• Serial and lot number or unique device identifier as appropriate
• Manufacture's name, address and website
• Name of the patient or patient ID;
• Name and address of the healthcare institution which performed the
implantation
• Date of implantation/explantation
• Warnings, precautions or measures to be taken by the patient
• Expected lifetime of the device and mandatory follow-ups
• Any other information to ensure safe use of the device by the patient.
The implant card is NOT included in the Splentis kit and must be created by
the physician.
SURGICAL PROCEDURE
Prepare the patient for surgery according local standard procedures and
requirements for transvaginal POP repair. Splentis is implanted under general
or regional anesthesia. The description of the technique is summarized in the
following steps:
NOTE: Remove a vaginal pessary four weeks prior to the operation
to avoid preoperative injuries of the vaginal epithelium, such as
erosions or ulcerations.
Positioning
Use standard or high lithotomy position according to the surgeon's standard
procedure. Ensure the bladder is empty prior to starting the operation. Use a
urinary catheter as appropriate.
NOTE: Lower extremity nerve injury and compartment syndrome
may occur with lithotomy positioning of the patient. Limit the risk by
avoiding excessive hip flexion and hip abduction and reducing the
operation time.
Surgical Steps
1. Full thickness vaginal wall dissection
Place two Allis clamps vertically on the vaginal wall for the midline incision.
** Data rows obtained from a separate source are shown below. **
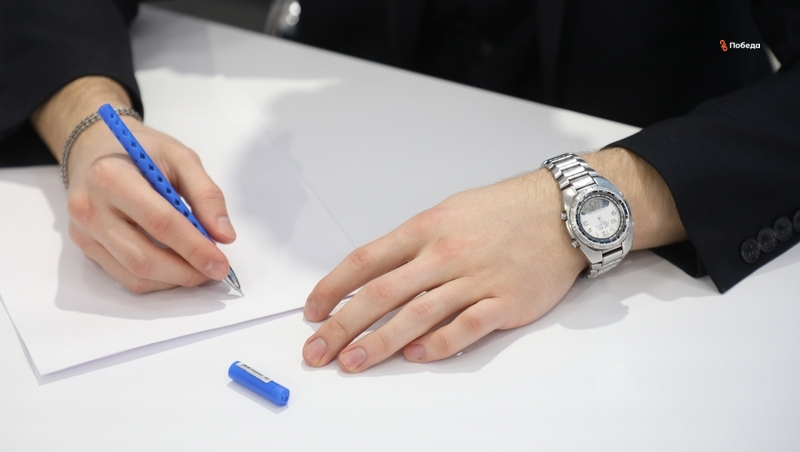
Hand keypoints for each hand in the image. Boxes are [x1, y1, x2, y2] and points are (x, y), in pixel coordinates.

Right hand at [32, 77, 236, 292]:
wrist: (95, 147)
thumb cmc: (141, 151)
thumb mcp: (180, 157)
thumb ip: (206, 195)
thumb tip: (224, 236)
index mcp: (112, 177)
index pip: (160, 223)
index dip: (195, 248)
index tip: (220, 263)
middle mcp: (90, 208)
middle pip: (143, 257)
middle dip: (186, 271)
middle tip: (215, 270)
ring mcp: (84, 232)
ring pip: (134, 275)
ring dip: (174, 280)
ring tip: (199, 268)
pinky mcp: (86, 247)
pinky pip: (124, 277)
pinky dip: (157, 280)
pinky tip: (176, 267)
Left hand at [302, 148, 686, 371]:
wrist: (562, 211)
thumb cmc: (502, 210)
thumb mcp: (448, 212)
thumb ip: (413, 243)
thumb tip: (375, 274)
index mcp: (425, 229)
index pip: (366, 260)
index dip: (333, 288)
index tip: (314, 311)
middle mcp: (444, 254)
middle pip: (381, 294)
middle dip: (342, 325)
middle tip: (317, 350)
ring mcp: (474, 279)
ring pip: (417, 315)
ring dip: (380, 343)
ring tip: (352, 362)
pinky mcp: (504, 302)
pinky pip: (465, 328)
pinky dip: (439, 344)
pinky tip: (416, 356)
Milk the bladder away from the vaginal wall with the thumb and index
finger to develop the vesicovaginal space. Perform a hydrodissection with
injectable saline prior to fist incision to create a space between the vaginal
wall and the underlying structures. Perform a midline anterior colpotomy
and subsequently full thickness vaginal wall dissection for entry of the
vesicovaginal space by sharp and blunt preparation.
NOTE: Limit the use of electrocautery to prevent the disruption of
blood flow.
NOTE: A partial-thickness dissection may disrupt the blood supply to
the vaginal mucosa and increases the risk of mesh exposure.
2. Mesh implantation
Develop the vesico- and rectovaginal space by sharp and blunt dissection
as appropriate. Subsequently, enter the pararectal space using blunt finger
dissection to identify the ischial spine with the index finger. The ischial spine
and sacrospinous ligament are identified by palpation. The surrounding tissue
of the sacrospinous ligament is wiped away carefully from the ischial spine
along the ligament using the index finger. Perform this step bilaterally.
NOTE: The final position of the anchor is recommended to be approx.
2 cm medially from the ischial spine in the sacrospinous ligament.
Surrounding tissue should be minimised at the intended position of
the anchor.
Then, the TAS has to be attached to the retractable insertion guide (Ref.:
DPN-MNL). The TAS Anchors have a hole that can be placed on the tip of
the RIG. Ensure that the switch on the RIG's handle has been pushed into the
upper position to extend the RIG's tip before putting on the TAS Anchor. Pick
up a TAS from the dispenser unit (DU) and place the anchor on the extended
RIG tip. Once there is a "click", the anchor is attached to the RIG. The TAS
can now be safely removed from the Dispenser Unit. Place the suture ends
around the fixation point on the handle. The protective tube is pulled over
the RIG until there is a "click". The protective tube is now securely attached
to the RIG. Ensure that the suture ends are passed through the slot on the
bottom of the protective tube.
NOTE: The protection tube closes with the tip of the Retractable
Insertion Guide to prevent it from becoming stuck or injuring
surrounding tissue due to the anchor's barbed hooks.
The TAS is fixed to the right sacrospinous ligament by the left hand. Firstly,
the right index finger identifies the sacrospinous spine and ligament. The
rectum is gently pulled medially. The right hand remains in this position in
order to guide the TAS to the sacrospinous ligament. The RIG is subsequently
pushed forward with the left hand along the right hand for guidance to
the sacrospinous ligament. The final position for the TAS should be located
approximately 2 cm medially from the ischial spine on the sacrospinous
ligament. Hold the RIG firmly and straight when pushing the RIG on the
sacrospinous ligament at its final position. Then, the protective tube must
be released by pushing the protective tube lock and release mechanism
in its unlocked position. Subsequently, the TAS can be inserted into the
sacrospinous ligament using firm pressure. Release the anchor by shifting
the switch on the handle downwards. The RIG can then be safely removed.